O modelo apresenta, finalmente, uma última utilidade. Os modelos dinâmicos permitem
prever, quando não as evoluções, pelo menos determinar as possíveis tendências em função
de um jogo determinado. É nisto que reside a técnica dos cenários, praticada pelos
empresários e planificadores. Talvez estejamos saindo aqui do domínio estrito da análise
geográfica que consiste antes em conhecer o que é do que antecipar o que será, mesmo que
esta previsão do futuro se apoie no conhecimento do presente e em toda a espessura de um
passado significativo.
Duas escolhas ameaçam o geógrafo. O primeiro consiste em negar o valor teórico,
epistemológico e sobretudo didático dos modelos, cujas dificuldades de construção
refletem tão-somente a ausência de dados básicos ou, o que é ainda mais grave, a
deficiência da reflexão conceitual. O segundo tropeço é criado pelo estabelecimento de
modelos em que se tenha aprofundado a questão dos conceitos e das fontes. O resultado
final não será então uma pesquisa original, mas sim a aplicação de técnicas e de
instrumentações que se terão tornado banais (emprego de programações já experimentadas
e de computadores). Por vezes também, uma observação algo atenta nos oferece a
oportunidade de alcançar resultados tão satisfatórios quanto os obtidos depois de longos
cálculos que mobilizem uma aparelhagem custosa. Tanto na pesquisa como na vida
econômica, permanecemos sujeitos às injunções de rentabilidade, particularmente à
rentabilidade do tempo e do trabalho, que é incompressível.

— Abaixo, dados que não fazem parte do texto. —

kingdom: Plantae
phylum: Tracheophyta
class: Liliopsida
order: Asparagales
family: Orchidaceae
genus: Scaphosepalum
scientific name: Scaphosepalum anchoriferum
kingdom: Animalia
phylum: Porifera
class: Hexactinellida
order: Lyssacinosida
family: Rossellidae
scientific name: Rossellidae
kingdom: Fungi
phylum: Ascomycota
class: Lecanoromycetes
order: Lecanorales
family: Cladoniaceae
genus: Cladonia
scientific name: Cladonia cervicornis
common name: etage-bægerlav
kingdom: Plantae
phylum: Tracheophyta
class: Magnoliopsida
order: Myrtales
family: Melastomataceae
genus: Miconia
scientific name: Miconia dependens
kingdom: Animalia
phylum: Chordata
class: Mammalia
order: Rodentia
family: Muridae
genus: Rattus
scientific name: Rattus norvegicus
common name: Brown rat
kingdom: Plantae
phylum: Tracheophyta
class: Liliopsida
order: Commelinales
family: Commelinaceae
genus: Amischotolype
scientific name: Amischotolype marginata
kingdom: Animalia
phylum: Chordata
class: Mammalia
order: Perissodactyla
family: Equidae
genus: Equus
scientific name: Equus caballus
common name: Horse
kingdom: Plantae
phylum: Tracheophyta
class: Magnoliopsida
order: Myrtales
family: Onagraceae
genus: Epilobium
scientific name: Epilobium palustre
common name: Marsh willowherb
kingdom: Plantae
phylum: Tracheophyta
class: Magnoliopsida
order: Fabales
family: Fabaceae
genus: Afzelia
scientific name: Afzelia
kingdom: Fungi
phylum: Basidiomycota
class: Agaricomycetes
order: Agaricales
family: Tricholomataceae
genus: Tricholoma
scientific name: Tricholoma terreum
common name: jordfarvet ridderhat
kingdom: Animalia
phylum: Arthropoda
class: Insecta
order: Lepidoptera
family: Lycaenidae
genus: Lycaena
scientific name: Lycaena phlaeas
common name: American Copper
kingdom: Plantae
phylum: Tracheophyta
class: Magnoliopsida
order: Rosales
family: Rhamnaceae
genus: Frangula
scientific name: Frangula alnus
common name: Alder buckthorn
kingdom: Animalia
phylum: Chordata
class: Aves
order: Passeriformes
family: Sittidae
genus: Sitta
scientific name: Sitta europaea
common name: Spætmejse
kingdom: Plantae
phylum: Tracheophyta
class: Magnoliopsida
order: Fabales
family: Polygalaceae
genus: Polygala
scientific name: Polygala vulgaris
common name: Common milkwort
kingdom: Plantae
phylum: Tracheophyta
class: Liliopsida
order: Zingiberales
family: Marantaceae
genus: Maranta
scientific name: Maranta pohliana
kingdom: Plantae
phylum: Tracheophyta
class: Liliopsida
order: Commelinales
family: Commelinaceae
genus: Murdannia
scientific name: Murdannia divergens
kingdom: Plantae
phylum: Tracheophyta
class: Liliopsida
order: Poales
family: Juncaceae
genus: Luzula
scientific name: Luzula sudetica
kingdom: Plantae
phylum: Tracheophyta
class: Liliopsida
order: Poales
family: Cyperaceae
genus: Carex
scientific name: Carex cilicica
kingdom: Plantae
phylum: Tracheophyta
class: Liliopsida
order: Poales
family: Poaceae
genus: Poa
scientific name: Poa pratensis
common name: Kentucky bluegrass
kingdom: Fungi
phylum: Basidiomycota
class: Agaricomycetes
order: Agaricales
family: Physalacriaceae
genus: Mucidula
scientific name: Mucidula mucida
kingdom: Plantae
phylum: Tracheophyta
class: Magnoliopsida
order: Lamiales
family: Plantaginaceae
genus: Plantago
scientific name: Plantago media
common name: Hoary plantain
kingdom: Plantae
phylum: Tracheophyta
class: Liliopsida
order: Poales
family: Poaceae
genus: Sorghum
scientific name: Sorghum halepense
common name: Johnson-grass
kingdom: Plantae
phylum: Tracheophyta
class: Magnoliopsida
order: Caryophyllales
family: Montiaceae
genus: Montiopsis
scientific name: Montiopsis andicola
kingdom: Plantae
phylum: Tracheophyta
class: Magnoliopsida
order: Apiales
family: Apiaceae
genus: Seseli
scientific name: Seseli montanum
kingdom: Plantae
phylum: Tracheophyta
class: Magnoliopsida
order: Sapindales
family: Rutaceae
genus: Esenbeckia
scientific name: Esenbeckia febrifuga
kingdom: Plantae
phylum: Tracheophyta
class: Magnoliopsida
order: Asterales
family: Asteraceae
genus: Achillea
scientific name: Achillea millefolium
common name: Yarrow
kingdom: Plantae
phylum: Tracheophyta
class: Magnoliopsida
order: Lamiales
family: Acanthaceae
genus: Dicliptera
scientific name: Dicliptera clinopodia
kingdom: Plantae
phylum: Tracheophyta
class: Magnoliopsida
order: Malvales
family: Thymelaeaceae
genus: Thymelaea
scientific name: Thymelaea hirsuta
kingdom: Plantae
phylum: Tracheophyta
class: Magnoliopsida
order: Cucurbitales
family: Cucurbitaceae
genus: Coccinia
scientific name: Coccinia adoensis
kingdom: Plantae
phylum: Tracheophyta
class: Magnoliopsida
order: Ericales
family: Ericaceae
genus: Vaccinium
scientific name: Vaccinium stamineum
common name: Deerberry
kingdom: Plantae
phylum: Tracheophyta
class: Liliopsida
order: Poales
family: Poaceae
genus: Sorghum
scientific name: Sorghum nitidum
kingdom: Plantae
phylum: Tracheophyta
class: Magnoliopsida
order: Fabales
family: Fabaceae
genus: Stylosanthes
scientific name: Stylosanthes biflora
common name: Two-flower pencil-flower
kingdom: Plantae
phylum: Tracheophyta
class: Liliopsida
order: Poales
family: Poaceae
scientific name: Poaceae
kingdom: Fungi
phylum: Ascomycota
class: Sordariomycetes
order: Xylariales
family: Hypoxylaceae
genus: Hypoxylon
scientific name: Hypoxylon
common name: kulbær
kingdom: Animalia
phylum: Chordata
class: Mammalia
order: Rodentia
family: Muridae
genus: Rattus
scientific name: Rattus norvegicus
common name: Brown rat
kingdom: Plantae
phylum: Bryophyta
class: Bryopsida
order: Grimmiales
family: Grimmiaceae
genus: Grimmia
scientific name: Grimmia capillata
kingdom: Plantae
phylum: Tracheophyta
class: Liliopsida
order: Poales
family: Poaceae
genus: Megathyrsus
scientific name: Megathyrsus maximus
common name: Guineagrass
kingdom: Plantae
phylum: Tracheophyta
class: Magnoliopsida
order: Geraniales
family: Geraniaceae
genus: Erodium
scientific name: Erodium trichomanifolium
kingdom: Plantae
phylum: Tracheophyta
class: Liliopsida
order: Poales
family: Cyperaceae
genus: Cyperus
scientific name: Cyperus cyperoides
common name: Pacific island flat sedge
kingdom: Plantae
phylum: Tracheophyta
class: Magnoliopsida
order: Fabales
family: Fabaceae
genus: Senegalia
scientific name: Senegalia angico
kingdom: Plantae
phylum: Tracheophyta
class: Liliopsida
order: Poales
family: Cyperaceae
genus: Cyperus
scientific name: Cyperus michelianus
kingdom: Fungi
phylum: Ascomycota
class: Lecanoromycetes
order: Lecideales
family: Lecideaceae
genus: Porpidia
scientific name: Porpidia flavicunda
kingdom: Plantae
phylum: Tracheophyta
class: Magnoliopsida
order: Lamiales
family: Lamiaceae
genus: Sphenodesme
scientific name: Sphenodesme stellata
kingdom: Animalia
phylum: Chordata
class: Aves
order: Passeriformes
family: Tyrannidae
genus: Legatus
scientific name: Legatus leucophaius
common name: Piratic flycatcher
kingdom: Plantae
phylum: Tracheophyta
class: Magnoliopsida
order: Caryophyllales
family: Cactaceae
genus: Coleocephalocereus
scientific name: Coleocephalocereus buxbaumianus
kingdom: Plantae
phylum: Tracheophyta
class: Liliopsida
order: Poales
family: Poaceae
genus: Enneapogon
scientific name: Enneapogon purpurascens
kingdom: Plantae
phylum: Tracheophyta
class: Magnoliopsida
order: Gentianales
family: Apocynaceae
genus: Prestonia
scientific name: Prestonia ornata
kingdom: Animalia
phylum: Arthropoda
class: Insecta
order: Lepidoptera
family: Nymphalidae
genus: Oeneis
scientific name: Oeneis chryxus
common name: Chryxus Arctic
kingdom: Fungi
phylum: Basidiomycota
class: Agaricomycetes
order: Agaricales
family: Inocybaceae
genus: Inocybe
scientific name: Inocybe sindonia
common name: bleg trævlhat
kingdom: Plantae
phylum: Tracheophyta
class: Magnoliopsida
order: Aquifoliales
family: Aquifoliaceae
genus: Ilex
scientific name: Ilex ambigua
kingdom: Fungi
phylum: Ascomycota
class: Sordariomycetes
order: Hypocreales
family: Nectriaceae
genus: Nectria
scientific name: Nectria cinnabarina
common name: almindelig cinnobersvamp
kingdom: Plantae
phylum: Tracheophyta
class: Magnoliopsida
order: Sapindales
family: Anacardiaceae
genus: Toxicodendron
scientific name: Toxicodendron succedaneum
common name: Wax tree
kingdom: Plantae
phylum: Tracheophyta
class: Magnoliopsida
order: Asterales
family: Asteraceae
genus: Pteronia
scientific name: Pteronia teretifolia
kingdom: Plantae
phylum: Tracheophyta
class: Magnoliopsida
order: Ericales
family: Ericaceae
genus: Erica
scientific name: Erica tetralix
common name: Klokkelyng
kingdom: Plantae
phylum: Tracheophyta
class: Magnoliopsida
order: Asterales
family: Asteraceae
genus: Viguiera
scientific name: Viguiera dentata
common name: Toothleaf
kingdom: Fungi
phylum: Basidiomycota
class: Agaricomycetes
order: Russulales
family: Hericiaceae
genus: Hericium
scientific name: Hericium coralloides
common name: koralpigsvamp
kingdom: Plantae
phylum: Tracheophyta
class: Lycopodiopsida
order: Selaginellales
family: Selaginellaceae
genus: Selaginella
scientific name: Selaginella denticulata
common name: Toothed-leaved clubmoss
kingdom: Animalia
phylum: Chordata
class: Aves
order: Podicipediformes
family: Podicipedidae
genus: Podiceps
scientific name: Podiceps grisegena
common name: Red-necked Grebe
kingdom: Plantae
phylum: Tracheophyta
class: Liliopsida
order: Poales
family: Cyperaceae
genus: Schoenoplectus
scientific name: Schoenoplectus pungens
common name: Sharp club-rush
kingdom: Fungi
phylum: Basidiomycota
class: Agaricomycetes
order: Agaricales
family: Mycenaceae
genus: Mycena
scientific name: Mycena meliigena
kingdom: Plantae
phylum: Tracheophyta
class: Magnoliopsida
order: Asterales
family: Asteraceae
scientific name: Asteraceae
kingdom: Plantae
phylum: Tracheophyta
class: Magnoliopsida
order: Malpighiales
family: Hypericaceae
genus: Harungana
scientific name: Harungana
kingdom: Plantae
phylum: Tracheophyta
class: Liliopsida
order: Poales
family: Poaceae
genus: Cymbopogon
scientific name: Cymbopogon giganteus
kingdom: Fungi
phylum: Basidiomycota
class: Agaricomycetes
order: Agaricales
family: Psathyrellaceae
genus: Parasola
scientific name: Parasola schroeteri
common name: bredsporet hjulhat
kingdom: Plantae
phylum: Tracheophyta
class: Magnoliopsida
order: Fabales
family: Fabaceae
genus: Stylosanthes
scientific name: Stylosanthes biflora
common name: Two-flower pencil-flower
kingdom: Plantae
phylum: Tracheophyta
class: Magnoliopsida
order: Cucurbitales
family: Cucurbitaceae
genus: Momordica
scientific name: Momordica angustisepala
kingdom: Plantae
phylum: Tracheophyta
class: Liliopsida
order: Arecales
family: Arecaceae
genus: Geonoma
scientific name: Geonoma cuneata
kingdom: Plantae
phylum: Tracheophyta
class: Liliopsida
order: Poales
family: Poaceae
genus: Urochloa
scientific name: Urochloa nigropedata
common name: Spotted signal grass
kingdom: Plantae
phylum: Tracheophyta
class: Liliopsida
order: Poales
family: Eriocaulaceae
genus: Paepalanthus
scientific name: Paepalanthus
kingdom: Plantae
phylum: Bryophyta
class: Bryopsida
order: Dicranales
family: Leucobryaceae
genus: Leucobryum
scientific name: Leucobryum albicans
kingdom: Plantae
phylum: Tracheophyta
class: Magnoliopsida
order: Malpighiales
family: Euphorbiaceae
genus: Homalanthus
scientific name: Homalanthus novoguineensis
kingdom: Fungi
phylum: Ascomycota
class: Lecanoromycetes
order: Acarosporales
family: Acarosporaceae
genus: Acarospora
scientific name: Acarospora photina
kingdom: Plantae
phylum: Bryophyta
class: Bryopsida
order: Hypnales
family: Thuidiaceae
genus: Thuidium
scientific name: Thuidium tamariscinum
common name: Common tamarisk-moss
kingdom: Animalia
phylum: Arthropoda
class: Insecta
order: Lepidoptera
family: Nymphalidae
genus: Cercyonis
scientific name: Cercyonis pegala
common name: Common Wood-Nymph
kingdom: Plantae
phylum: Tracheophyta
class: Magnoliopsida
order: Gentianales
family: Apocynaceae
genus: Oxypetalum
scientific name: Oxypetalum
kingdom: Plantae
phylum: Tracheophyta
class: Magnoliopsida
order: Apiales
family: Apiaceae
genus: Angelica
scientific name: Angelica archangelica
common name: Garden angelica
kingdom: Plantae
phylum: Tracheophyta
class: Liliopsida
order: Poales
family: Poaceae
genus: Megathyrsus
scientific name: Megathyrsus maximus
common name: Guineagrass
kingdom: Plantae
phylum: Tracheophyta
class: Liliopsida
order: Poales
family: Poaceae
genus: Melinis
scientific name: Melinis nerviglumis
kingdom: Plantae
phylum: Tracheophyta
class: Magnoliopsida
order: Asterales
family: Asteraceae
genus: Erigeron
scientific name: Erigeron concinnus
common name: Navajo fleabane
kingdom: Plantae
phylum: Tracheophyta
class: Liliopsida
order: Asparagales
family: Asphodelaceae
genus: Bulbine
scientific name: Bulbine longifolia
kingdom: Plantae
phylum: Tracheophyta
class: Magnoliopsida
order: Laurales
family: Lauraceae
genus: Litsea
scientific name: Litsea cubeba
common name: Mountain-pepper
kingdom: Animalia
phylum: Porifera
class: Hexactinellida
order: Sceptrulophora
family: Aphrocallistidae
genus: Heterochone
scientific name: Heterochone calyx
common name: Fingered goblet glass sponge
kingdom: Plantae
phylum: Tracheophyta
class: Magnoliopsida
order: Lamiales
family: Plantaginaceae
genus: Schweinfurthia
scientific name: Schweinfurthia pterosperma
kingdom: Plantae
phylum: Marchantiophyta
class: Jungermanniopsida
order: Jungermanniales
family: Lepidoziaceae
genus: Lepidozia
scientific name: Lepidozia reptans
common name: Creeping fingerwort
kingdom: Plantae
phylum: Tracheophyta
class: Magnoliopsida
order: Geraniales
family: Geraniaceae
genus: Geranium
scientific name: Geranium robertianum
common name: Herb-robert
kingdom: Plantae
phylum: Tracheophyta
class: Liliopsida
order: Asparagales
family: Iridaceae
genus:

Parece inútil estabelecer um confronto entre os defensores de uma "nova geografia" que
recorrem sistematicamente ao emprego de modelos mas que estariam alicerçados na crença
de que a matemática confere rigor e exatidão a todos os assuntos em que se envolve, e os
defensores de uma geografia qualificada, por oposição, de "antiga" ou "tradicional", cujo
procedimento continua empírico, cuja análise é mais qualitativa que quantitativa e cuja
reflexão basear-se-ia numa vasta cultura, de contornos algo fluidos. O problema colocado
nestes termos não contrapõe os "modernos" e os “antigos”, mas apenas inicia uma querela
de pedantes e de sacristãos; representaria para alguns um risco de se desviarem
enveredando por um caminho pontilhado de todos os insucessos do cientismo do século
passado; ver-se-iam os outros privados do confronto da teoria e da realidade, indispensável
ao progresso de toda disciplina.
O geógrafo deve poder tocar em vários teclados aos quais correspondem as claves que
comandam as partições. Sabe que cada uma das notas tem o seu lugar próprio no concerto,
que ela intervém nos acordes instantâneos e que a sucessão das notas tocadas nos diversos
teclados ou por diversos instrumentos permite o desenrolar da linha melódica. Não existe
uma geografia qualitativa que se oponha a uma geografia dita quantitativa; aliás, a
matemática não é a ciência da quantidade. A expressão "geografia lógica" parece-me mais
indicada que a de "geografia quantitativa". Para a compreensão dos espaços organizados e
para o conhecimento das distribuições na superfície da Terra, existe apenas um único tipo
de pesquisa que pode ser aprofundada por análises não necessariamente quantificáveis, mas
que trarão resultados susceptíveis por vezes de serem obtidos com maior rapidez e
expostos de maneira mais clara graças a um raciocínio lógico e a uma formulação
matemática. O geógrafo segue o conselho dado pelo pintor Klee a um de seus alunos,
"aprendendo a olhar para além das aparências afim de alcançar a raiz das coisas". Endossa
igualmente a observação de Paul Valery, a propósito da História: "É preciso livrar-se do
infinito dos fatos pela avaliação de sua utilidade ulterior relativa."

1) Revue française de sociologie, julho-setembro, 1968.


(2) Artigos de QUESNAY em Le Monde, janeiro, 1971.
(3) REGNIER, art. citado.
(4) O. DOLLFUS, O espaço geográfico, col. "Saber Atual", n°. 153.